• WHAT YOU SHOULD DO: Scan the entries below for the word "pixels". Copy each line that has it.

---

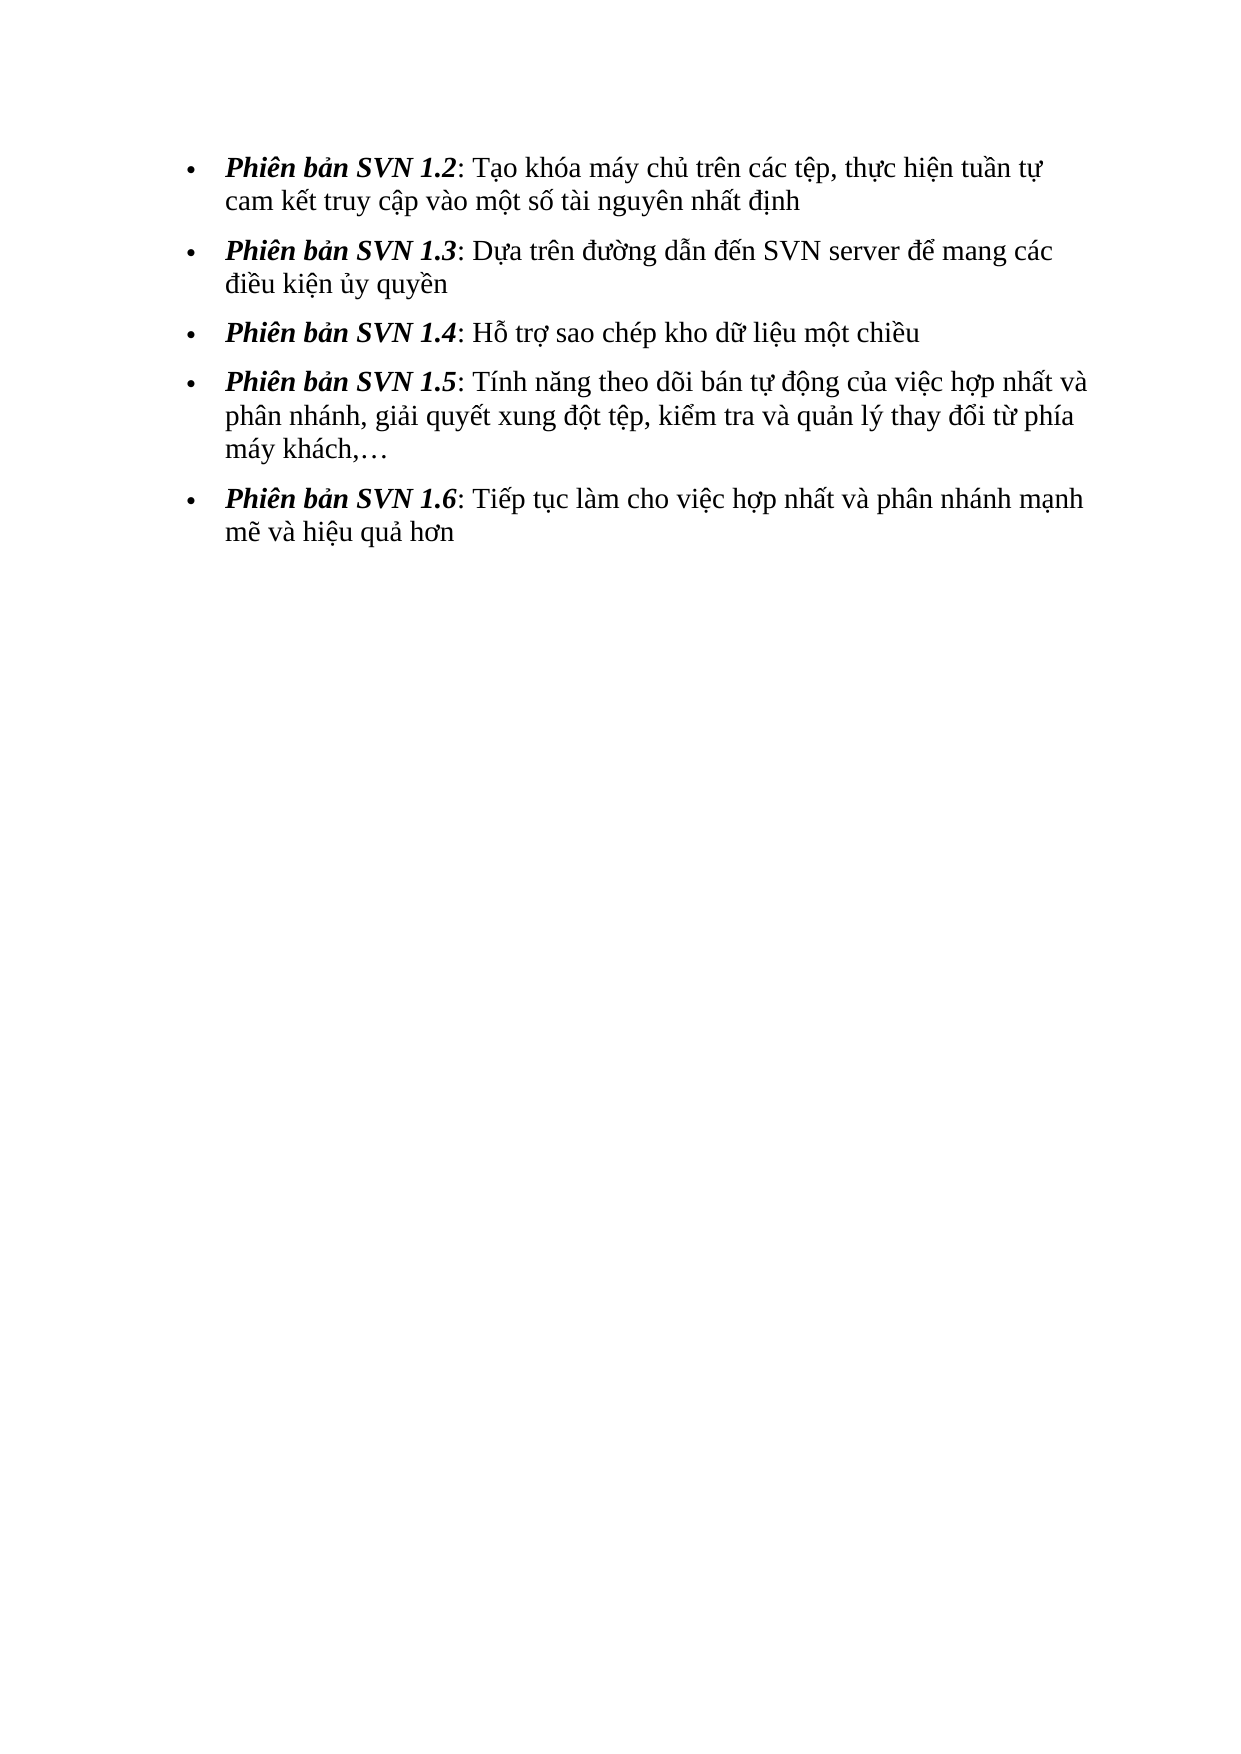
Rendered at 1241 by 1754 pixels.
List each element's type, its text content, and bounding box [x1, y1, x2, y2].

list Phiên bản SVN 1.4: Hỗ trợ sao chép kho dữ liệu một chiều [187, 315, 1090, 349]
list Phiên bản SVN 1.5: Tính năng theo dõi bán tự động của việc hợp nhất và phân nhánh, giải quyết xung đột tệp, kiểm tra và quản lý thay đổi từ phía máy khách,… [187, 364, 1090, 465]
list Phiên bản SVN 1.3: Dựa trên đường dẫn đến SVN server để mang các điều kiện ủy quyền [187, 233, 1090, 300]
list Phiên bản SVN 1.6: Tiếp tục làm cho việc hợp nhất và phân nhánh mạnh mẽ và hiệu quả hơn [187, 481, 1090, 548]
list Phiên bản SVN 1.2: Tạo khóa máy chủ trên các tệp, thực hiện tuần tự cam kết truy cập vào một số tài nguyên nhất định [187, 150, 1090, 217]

---

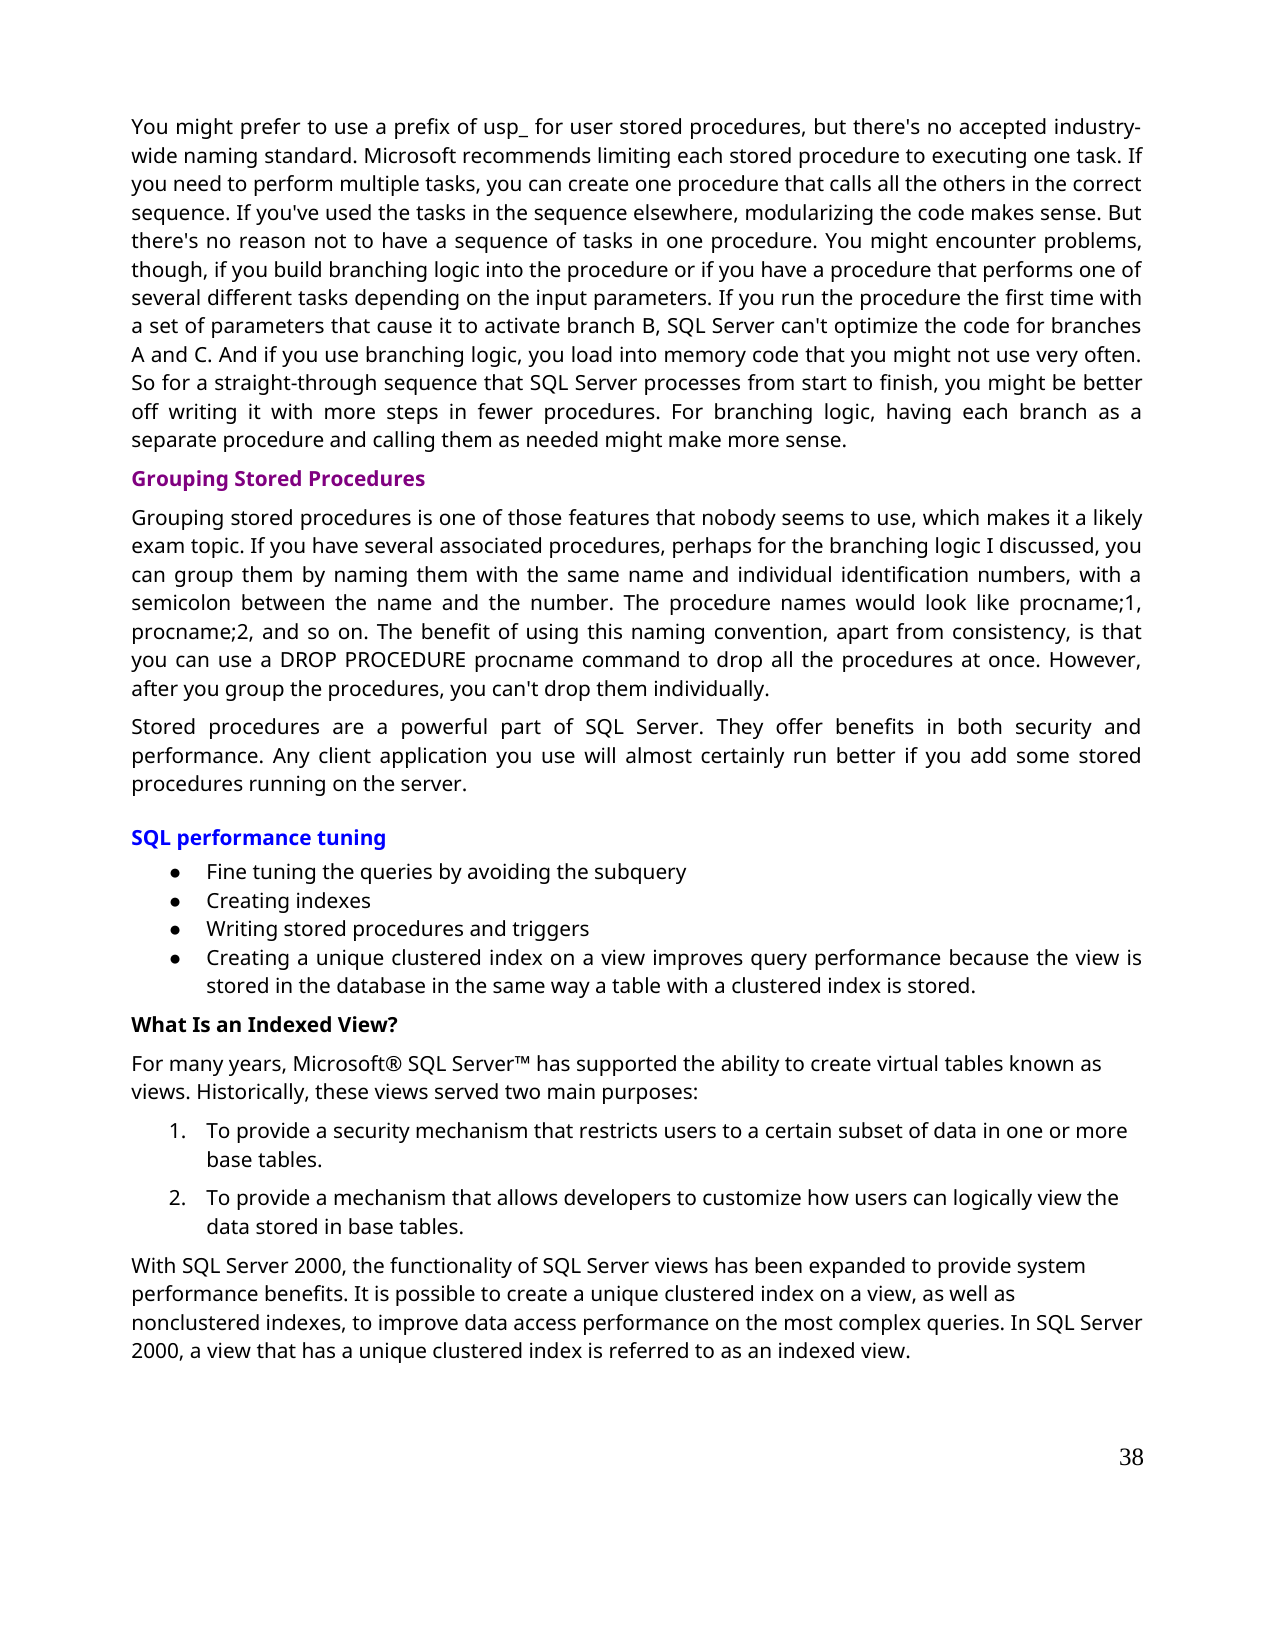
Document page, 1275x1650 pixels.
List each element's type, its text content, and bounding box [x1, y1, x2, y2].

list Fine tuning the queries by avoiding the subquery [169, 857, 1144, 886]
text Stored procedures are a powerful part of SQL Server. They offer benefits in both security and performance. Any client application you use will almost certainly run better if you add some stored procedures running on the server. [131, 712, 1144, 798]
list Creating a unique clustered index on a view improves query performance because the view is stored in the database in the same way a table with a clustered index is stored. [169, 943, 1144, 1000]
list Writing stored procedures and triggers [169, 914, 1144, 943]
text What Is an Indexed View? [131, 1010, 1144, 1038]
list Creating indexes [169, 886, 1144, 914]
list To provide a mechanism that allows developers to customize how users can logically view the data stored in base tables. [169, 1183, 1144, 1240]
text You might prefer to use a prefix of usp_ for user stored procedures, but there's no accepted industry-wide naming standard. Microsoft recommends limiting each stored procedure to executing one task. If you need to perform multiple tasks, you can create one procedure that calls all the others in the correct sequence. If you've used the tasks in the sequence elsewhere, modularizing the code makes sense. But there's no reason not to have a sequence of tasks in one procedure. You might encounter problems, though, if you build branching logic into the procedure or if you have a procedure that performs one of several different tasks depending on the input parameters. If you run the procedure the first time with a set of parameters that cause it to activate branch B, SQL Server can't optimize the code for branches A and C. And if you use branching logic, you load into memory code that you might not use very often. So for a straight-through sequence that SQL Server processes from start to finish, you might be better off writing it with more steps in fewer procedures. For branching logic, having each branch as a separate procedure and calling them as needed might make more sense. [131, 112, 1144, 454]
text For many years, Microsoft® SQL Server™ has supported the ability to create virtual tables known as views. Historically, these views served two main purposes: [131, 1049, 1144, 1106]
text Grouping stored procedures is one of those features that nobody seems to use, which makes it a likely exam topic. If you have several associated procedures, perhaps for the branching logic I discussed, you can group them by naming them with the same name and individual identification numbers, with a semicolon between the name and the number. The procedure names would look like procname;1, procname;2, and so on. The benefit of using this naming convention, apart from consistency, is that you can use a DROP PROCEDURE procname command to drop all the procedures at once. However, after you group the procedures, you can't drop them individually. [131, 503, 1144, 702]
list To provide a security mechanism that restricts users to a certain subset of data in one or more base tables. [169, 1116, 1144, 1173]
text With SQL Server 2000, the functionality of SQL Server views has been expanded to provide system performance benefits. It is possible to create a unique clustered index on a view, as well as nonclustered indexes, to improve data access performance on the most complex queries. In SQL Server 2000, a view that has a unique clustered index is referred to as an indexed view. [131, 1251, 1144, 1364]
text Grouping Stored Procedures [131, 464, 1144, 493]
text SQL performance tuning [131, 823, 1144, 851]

---

• RESULT OF THIS EXERCISE:
Rendered at 1241 by 1754 pixels.
Document page, 1275x1650 pixels.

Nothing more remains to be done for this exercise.